____ Records supplied
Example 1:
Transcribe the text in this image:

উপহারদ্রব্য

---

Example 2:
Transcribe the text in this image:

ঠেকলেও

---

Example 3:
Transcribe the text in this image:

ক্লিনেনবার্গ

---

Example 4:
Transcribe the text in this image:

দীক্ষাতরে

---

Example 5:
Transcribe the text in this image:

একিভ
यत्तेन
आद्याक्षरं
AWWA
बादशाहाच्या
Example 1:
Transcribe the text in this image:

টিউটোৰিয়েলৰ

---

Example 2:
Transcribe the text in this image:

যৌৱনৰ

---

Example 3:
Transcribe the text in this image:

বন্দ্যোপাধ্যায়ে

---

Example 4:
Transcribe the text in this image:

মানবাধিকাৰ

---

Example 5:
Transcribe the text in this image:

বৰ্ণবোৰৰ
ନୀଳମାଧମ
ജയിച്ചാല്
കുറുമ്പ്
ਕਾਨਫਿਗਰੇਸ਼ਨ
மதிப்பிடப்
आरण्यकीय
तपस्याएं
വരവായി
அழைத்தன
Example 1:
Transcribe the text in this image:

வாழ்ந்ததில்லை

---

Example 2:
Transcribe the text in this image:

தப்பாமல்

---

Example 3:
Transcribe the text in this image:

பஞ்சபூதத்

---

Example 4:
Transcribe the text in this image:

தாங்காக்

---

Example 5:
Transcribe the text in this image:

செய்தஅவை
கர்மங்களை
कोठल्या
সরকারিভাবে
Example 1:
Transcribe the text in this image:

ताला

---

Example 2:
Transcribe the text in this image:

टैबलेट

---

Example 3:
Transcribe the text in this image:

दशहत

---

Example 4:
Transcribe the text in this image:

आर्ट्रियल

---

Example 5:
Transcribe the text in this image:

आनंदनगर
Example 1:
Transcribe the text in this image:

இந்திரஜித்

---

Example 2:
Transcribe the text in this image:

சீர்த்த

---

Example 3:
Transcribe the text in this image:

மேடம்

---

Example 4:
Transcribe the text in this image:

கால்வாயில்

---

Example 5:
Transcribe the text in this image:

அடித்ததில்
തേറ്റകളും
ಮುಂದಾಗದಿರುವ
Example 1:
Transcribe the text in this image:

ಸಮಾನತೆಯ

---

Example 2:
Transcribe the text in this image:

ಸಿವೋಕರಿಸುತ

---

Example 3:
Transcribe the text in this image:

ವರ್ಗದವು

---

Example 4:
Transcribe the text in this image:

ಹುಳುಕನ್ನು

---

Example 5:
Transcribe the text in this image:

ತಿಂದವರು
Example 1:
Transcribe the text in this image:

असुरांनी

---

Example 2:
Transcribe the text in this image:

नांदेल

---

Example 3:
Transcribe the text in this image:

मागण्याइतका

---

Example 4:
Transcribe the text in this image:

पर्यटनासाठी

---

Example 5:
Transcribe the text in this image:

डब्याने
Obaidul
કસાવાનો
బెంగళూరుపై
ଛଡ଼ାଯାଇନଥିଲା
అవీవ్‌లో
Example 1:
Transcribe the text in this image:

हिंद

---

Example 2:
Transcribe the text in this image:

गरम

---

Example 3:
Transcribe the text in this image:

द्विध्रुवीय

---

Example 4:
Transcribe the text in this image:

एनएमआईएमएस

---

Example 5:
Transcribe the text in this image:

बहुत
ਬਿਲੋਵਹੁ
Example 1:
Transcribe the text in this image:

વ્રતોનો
________
### To do
Write out the whole listing once more, exactly as it reads.

### Task solution
Example 1:
Transcribe the text in this image:

উপহারদ্রব্য

---

Example 2:
Transcribe the text in this image:

ঠেকলেও

---

Example 3:
Transcribe the text in this image:

ক্লিনেনবার্গ

---

Example 4:
Transcribe the text in this image:

দীক্ষাতরে

---

Example 5:
Transcribe the text in this image:

একিভ
यत्तेन
आद्याक्षरं
AWWA
बादशाहाच्या
Example 1:
Transcribe the text in this image:

টিউটোৰিয়েলৰ

---

Example 2:
Transcribe the text in this image:

যৌৱনৰ

---

Example 3:
Transcribe the text in this image:

বন্দ্যোপাধ্যায়ে

---

Example 4:
Transcribe the text in this image:

মানবাধিকাৰ

---

Example 5:
Transcribe the text in this image:

বৰ্ণবোৰৰ
ନୀଳମାଧମ
ജയിച്ചാല്
കുറുമ്പ്
ਕਾਨਫਿਗਰੇਸ਼ਨ
மதிப்பிடப்
आरण्यकीय
तपस्याएं
വരവായി
அழைத்தன
Example 1:
Transcribe the text in this image:

வாழ்ந்ததில்லை

---

Example 2:
Transcribe the text in this image:

தப்பாமல்

---

Example 3:
Transcribe the text in this image:

பஞ்சபூதத்

---

Example 4:
Transcribe the text in this image:

தாங்காக்

---

Example 5:
Transcribe the text in this image:

செய்தஅவை
கர்மங்களை
कोठल्या
সরকারিভাবে
Example 1:
Transcribe the text in this image:

ताला

---

Example 2:
Transcribe the text in this image:

टैबलेट

---

Example 3:
Transcribe the text in this image:

दशहत

---

Example 4:
Transcribe the text in this image:

आर्ट्रियल

---

Example 5:
Transcribe the text in this image:

आनंदनगर
Example 1:
Transcribe the text in this image:

இந்திரஜித்

---

Example 2:
Transcribe the text in this image:

சீர்த்த

---

Example 3:
Transcribe the text in this image:

மேடம்

---

Example 4:
Transcribe the text in this image:

கால்வாயில்

---

Example 5:
Transcribe the text in this image:

அடித்ததில்
തേറ്റകളും
ಮುಂದಾಗದಿರುವ
Example 1:
Transcribe the text in this image:

ಸಮಾನತೆಯ

---

Example 2:
Transcribe the text in this image:

ಸಿವೋಕರಿಸುತ

---

Example 3:
Transcribe the text in this image:

ವರ್ಗದವು

---

Example 4:
Transcribe the text in this image:

ಹುಳುಕನ್ನು

---

Example 5:
Transcribe the text in this image:

ತಿಂದವರು
Example 1:
Transcribe the text in this image:

असुरांनी

---

Example 2:
Transcribe the text in this image:

नांदेल

---

Example 3:
Transcribe the text in this image:

मागण्याइतका

---

Example 4:
Transcribe the text in this image:

पर्यटनासाठी

---

Example 5:
Transcribe the text in this image:

डब्याने
Obaidul
કસાવાનો
బెంగళూరుపై
ଛଡ଼ାଯାଇନଥିଲା
అవీవ్‌లో
Example 1:
Transcribe the text in this image:

हिंद

---

Example 2:
Transcribe the text in this image:

गरम

---

Example 3:
Transcribe the text in this image:

द्विध्रुवीय

---

Example 4:
Transcribe the text in this image:

एनएमआईएमएस

---

Example 5:
Transcribe the text in this image:

बहुत
ਬਿਲੋਵਹੁ
Example 1:
Transcribe the text in this image:

વ્રતોનો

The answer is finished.